- YOUR INSTRUCTIONS
Give back only the lines in the records below from the one with "right elbow: (50, 771)" to the one with "left hip: (82, 287)", both inclusive, word for word.

- AVAILABLE RECORDS

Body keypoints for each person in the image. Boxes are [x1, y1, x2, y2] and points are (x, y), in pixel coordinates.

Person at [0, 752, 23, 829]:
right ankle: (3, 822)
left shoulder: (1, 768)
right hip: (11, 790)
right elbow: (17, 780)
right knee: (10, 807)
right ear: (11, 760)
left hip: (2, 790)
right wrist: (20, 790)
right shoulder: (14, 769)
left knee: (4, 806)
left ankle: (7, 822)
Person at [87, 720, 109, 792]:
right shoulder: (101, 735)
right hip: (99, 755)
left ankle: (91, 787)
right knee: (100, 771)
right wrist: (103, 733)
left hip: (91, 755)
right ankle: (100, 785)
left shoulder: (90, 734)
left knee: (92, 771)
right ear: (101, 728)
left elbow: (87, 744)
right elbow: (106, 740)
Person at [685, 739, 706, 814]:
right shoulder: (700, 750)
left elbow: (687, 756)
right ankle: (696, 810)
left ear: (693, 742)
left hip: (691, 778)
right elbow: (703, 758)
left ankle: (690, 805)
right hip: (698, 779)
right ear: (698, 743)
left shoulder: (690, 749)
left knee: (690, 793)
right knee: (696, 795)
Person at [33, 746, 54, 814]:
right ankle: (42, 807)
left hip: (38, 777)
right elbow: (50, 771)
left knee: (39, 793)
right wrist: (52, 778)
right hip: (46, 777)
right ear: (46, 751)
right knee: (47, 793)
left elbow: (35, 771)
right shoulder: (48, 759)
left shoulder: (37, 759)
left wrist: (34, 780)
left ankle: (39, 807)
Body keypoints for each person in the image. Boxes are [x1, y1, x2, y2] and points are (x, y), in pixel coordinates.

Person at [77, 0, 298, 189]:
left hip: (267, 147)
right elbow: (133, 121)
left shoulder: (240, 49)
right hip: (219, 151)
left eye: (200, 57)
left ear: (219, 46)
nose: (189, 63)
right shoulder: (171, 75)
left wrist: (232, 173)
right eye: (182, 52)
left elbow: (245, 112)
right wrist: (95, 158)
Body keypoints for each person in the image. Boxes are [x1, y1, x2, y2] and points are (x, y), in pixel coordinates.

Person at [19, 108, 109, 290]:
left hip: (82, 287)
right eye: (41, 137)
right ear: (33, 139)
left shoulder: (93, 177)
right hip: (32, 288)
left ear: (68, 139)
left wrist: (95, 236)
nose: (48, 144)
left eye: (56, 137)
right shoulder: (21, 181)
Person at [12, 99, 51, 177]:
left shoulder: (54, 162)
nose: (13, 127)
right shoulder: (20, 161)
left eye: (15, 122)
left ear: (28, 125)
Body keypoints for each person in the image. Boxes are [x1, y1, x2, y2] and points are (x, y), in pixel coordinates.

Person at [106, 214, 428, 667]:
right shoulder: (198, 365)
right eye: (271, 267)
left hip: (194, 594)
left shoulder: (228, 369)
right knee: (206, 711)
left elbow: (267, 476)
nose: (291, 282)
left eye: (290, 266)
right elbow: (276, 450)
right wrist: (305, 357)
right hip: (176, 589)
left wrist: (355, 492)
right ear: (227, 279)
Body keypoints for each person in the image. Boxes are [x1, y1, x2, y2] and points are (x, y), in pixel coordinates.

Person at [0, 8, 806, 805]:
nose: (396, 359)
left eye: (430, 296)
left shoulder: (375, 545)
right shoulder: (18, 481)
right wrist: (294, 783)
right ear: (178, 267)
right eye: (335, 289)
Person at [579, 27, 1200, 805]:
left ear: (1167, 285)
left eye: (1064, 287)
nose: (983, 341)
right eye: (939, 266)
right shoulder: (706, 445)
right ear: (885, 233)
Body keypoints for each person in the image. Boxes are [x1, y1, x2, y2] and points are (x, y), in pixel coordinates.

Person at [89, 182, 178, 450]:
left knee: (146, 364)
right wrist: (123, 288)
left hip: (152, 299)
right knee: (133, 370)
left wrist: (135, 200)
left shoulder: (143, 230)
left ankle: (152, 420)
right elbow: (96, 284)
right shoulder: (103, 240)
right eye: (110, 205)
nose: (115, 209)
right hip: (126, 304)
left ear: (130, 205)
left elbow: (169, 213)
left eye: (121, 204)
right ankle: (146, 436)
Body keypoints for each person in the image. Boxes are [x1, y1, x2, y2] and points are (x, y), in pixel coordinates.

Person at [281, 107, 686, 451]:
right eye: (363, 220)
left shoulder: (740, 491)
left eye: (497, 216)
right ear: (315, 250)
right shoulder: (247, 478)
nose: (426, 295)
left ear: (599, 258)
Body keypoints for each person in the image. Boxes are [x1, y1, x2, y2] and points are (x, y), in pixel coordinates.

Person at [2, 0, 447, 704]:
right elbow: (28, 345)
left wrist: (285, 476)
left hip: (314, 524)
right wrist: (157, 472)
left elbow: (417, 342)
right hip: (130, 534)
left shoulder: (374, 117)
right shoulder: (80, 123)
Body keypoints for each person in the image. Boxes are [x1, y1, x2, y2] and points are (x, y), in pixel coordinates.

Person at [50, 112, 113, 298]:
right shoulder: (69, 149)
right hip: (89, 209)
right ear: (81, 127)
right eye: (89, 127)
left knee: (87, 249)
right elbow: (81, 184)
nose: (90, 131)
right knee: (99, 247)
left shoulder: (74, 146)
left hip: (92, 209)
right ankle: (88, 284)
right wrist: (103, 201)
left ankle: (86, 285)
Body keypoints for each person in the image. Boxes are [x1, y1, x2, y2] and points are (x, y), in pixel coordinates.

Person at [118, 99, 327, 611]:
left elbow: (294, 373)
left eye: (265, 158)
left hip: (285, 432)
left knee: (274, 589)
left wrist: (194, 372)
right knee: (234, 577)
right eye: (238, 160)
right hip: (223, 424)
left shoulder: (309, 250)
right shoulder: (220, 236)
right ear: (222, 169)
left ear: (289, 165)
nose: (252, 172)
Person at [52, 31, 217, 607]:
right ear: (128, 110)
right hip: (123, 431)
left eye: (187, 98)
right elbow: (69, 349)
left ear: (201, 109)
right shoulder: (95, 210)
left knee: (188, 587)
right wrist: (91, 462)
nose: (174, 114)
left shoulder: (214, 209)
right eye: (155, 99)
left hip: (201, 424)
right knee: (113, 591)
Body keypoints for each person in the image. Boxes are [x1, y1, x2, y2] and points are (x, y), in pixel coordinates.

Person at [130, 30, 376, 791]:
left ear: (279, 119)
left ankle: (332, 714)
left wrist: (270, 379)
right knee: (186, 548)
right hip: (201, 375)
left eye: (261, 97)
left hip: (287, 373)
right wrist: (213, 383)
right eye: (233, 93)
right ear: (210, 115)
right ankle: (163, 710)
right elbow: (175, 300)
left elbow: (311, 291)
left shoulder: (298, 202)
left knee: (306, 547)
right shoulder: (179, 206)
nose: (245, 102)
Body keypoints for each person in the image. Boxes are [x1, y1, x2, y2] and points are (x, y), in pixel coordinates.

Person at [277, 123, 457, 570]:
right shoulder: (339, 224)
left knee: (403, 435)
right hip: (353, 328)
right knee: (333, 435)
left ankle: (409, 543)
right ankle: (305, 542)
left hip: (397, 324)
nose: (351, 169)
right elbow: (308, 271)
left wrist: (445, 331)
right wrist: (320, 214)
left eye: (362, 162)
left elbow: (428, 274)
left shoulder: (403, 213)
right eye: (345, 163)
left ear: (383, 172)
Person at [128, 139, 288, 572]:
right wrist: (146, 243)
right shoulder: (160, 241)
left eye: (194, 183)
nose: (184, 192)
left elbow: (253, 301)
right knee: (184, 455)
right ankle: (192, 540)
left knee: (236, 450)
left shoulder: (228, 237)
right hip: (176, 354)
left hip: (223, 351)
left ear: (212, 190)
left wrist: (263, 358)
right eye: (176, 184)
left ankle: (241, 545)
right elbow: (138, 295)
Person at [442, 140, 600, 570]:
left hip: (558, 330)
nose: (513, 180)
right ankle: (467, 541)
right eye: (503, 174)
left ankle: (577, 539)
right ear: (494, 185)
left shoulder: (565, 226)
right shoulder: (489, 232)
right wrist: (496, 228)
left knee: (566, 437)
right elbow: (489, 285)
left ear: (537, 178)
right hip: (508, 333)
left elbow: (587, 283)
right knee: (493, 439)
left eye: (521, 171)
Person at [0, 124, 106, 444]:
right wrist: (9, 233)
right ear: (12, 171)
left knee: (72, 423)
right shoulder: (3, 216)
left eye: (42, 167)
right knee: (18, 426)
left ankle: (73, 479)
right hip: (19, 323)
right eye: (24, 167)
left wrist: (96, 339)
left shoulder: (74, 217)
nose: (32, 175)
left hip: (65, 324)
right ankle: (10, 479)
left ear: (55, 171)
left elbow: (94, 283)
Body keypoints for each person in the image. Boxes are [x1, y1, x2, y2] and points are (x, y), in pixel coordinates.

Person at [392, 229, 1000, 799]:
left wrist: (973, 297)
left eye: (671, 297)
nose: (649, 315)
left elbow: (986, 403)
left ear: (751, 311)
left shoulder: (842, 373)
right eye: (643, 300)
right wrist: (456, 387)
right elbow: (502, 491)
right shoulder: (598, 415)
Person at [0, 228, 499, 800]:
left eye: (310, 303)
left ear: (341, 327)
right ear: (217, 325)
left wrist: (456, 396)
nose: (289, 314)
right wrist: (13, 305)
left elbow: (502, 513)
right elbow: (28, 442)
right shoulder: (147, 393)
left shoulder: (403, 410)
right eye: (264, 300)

- OUTPUT
right elbow: (50, 771)
left knee: (39, 793)
right wrist: (52, 778)
right hip: (46, 777)
right ear: (46, 751)
right knee: (47, 793)
left elbow: (35, 771)
right shoulder: (48, 759)
left shoulder: (37, 759)
left wrist: (34, 780)
left ankle: (39, 807)
Body keypoints for each person in the image. Boxes are [x1, y1, x2, y2] and points are (x, y), in pixel coordinates.

Person at [77, 0, 298, 189]:
left hip: (267, 147)
right elbow: (133, 121)
left shoulder: (240, 49)
right hip: (219, 151)
left eye: (200, 57)
left ear: (219, 46)
nose: (189, 63)
right shoulder: (171, 75)
left wrist: (232, 173)
right eye: (182, 52)
left elbow: (245, 112)
right wrist: (95, 158)
Body keypoints for each person in the image. Boxes are [x1, y1, x2, y2] and points are (x, y), in pixel coordinates.

Person at [19, 108, 109, 290]:
left hip: (82, 287)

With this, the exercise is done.